### Task instructions
Pull out every line of the rows below that contains the string "label", matching upper and lower case exactly.

Items drawn from a data source

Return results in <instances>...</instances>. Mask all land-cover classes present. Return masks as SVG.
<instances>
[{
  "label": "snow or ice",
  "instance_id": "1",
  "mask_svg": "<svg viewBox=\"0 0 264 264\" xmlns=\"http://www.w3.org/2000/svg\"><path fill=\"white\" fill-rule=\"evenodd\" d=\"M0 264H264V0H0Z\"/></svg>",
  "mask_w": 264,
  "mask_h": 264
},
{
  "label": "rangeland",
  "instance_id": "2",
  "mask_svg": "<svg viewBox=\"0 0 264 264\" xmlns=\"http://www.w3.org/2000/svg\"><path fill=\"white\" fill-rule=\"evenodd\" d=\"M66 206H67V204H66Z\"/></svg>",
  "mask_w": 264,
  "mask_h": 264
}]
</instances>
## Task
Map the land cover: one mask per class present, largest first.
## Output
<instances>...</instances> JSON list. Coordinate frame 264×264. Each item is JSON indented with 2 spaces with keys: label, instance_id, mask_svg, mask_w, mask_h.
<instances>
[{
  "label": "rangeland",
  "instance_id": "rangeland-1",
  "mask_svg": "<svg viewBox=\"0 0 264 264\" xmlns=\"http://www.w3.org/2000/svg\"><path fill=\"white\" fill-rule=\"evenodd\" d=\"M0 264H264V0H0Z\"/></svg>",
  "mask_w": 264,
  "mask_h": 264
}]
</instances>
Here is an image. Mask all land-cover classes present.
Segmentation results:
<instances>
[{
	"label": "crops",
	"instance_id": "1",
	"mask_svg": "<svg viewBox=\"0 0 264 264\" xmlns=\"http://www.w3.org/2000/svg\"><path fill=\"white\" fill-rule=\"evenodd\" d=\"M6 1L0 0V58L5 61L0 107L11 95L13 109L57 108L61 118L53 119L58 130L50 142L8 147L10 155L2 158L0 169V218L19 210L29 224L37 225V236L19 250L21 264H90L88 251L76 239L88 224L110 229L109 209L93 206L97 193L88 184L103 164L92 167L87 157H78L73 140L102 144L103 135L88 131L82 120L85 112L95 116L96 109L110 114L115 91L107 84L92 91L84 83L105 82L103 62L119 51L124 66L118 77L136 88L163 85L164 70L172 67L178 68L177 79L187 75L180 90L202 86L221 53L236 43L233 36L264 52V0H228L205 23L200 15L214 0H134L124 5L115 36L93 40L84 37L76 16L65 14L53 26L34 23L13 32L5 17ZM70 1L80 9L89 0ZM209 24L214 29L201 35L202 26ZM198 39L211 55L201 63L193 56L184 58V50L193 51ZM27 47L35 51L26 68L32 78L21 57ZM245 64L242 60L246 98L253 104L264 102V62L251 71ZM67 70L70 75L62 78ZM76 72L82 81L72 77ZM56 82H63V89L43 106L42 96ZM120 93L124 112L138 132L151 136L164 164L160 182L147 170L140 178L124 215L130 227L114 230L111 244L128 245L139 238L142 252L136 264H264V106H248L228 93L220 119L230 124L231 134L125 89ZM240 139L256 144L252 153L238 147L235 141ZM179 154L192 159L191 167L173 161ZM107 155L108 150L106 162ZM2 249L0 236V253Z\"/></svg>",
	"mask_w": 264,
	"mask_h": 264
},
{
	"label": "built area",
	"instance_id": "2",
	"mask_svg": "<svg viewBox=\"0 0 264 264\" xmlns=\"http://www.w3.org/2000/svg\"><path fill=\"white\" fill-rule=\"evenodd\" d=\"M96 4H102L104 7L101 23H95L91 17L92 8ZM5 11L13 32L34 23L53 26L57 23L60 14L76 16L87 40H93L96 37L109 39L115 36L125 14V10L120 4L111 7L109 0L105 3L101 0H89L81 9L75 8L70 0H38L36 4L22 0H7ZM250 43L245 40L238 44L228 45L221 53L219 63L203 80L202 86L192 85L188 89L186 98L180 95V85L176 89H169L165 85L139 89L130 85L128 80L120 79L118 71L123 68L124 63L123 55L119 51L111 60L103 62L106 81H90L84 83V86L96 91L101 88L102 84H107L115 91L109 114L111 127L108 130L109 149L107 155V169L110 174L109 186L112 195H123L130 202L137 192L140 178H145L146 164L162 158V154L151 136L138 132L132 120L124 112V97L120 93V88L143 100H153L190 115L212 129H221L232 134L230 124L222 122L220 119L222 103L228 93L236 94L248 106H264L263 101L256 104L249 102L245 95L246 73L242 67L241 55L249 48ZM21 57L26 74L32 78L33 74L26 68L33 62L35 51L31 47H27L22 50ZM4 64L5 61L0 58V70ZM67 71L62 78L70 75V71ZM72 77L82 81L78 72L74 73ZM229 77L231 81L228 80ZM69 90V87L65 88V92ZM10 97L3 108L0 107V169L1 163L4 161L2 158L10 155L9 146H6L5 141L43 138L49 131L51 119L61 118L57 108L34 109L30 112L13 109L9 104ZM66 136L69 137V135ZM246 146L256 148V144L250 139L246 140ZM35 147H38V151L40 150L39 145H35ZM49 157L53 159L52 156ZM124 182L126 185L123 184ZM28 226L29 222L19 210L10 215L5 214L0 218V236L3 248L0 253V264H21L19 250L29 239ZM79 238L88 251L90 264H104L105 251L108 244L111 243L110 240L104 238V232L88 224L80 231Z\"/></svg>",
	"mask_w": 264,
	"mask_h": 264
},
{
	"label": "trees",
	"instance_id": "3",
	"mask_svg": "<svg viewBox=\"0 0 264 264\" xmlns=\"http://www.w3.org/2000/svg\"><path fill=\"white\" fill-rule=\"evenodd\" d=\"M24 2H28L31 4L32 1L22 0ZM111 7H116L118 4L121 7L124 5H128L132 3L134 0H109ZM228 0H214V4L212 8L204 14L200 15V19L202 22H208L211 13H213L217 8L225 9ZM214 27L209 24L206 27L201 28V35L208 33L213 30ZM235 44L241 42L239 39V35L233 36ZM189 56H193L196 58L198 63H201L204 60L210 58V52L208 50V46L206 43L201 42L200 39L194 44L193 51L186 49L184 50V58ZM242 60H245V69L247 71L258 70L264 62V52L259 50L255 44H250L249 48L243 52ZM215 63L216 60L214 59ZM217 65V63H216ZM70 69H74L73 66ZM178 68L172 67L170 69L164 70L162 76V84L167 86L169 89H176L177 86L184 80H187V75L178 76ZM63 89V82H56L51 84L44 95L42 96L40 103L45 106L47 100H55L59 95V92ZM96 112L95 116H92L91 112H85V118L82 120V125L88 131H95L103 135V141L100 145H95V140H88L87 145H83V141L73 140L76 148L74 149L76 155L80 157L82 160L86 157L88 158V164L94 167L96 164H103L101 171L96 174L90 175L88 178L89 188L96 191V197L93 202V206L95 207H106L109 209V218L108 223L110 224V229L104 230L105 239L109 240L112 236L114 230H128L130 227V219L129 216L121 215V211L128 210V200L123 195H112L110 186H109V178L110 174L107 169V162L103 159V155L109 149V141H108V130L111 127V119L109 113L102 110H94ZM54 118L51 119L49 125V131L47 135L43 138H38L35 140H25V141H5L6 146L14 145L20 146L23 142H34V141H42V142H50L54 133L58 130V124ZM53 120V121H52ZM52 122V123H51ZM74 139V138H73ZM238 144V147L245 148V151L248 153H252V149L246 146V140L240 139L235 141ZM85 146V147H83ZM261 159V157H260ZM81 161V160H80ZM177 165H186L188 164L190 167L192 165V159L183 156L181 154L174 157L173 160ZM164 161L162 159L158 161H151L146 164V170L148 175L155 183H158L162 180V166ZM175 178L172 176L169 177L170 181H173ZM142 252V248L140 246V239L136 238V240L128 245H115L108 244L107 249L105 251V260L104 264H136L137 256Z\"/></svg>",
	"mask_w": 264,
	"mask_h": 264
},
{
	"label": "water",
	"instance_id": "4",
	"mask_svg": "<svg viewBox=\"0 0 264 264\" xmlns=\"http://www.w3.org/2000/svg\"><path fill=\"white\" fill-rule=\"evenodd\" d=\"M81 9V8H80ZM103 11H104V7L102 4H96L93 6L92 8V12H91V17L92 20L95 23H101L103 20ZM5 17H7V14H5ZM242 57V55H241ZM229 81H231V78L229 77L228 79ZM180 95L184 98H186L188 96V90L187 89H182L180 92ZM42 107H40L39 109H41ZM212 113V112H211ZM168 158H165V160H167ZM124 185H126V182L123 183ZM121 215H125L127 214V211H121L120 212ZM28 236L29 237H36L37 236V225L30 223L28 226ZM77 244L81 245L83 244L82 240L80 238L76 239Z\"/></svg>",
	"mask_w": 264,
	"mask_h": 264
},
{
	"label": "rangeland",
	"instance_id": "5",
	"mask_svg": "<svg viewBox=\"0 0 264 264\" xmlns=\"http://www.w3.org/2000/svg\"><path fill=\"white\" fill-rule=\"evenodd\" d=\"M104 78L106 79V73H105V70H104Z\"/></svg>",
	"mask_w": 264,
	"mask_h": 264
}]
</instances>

### Complete response
  "label": "snow or ice",
  "label": "rangeland",
<instances>...</instances> JSON list. Coordinate frame 264×264. Each item is JSON indented with 2 spaces with keys: label, instance_id, mask_svg, mask_w, mask_h.
  "label": "rangeland",
	"label": "crops",
	"label": "built area",
	"label": "trees",
	"label": "water",
	"label": "rangeland",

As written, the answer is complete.